- [ASSIGNED TASK]: The answer must be every line from the entries below that contains "KiCad".

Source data
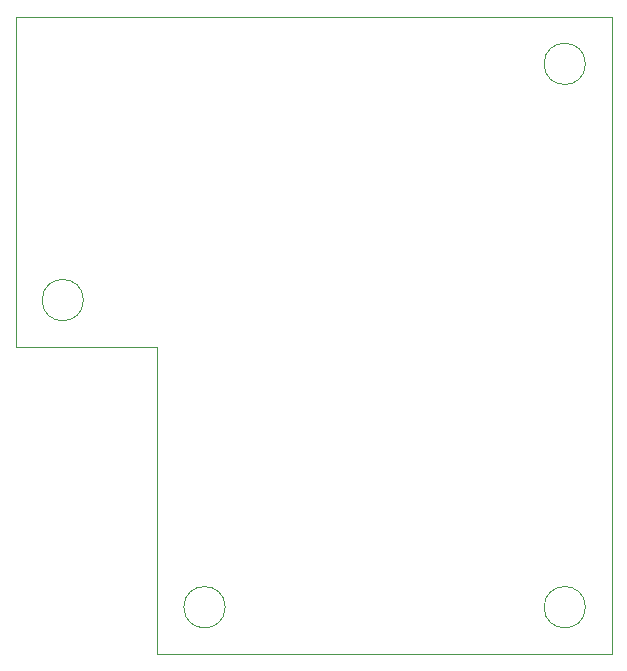
<source format=gbr>
G04 #@! TF.GenerationSoftware,KiCad,Pcbnew,(5.1.5)-3*
G04 #@! TF.CreationDate,2020-03-19T11:24:29+02:00*
G04 #@! TF.ProjectId,LeftPanel,4c656674-5061-46e6-956c-2e6b69636164,rev?*
G04 #@! TF.SameCoordinates,Original*
G04 #@! TF.FileFunction,Profile,NP*
%FSLAX46Y46*%
G04 Gerber Fmt 4.6, Leading zero omitted, Abs format (unit mm)*
G04 Created by KiCad (PCBNEW (5.1.5)-3) date 2020-03-19 11:24:29*
%MOMM*%
%LPD*%
G04 APERTURE LIST*
%ADD10C,0.100000*%
G04 APERTURE END LIST*
D10*
X86500000Y-125000000D02*
G75*
G03X86500000Y-125000000I-1750000J0D01*
G01*
X86500000Y-171000000D02*
G75*
G03X86500000Y-171000000I-1750000J0D01*
G01*
X56000000Y-171000000D02*
G75*
G03X56000000Y-171000000I-1750000J0D01*
G01*
X44000000Y-145000000D02*
G75*
G03X44000000Y-145000000I-1750000J0D01*
G01*
X50250000Y-149000000D02*
X50250000Y-175000000D01*
X38250000Y-149000000D02*
X50250000Y-149000000D01*
X38250000Y-121000000D02*
X38250000Y-149000000D01*
X88750000Y-121000000D02*
X38250000Y-121000000D01*
X88750000Y-175000000D02*
X88750000Y-121000000D01*
X50250000Y-175000000D02*
X88750000Y-175000000D01*
M02*

</source>
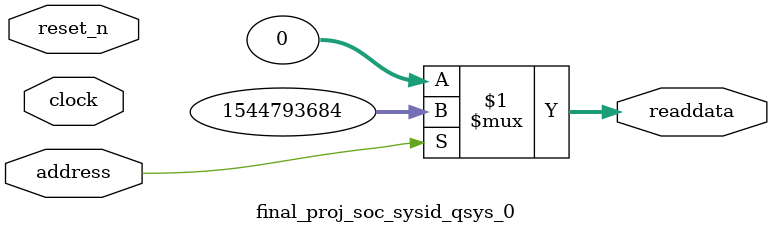
<source format=v>



// synthesis translate_off
`timescale 1ns / 1ps
// synthesis translate_on

// turn off superfluous verilog processor warnings 
// altera message_level Level1 
// altera message_off 10034 10035 10036 10037 10230 10240 10030 

module final_proj_soc_sysid_qsys_0 (
               // inputs:
                address,
                clock,
                reset_n,

               // outputs:
                readdata
             )
;

  output  [ 31: 0] readdata;
  input            address;
  input            clock;
  input            reset_n;

  wire    [ 31: 0] readdata;
  //control_slave, which is an e_avalon_slave
  assign readdata = address ? 1544793684 : 0;

endmodule



</source>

- [ANSWER FOR THIS EXERCISE]:
G04 #@! TF.GenerationSoftware,KiCad,Pcbnew,(5.1.5)-3*
G04 Created by KiCad (PCBNEW (5.1.5)-3) date 2020-03-19 11:24:29*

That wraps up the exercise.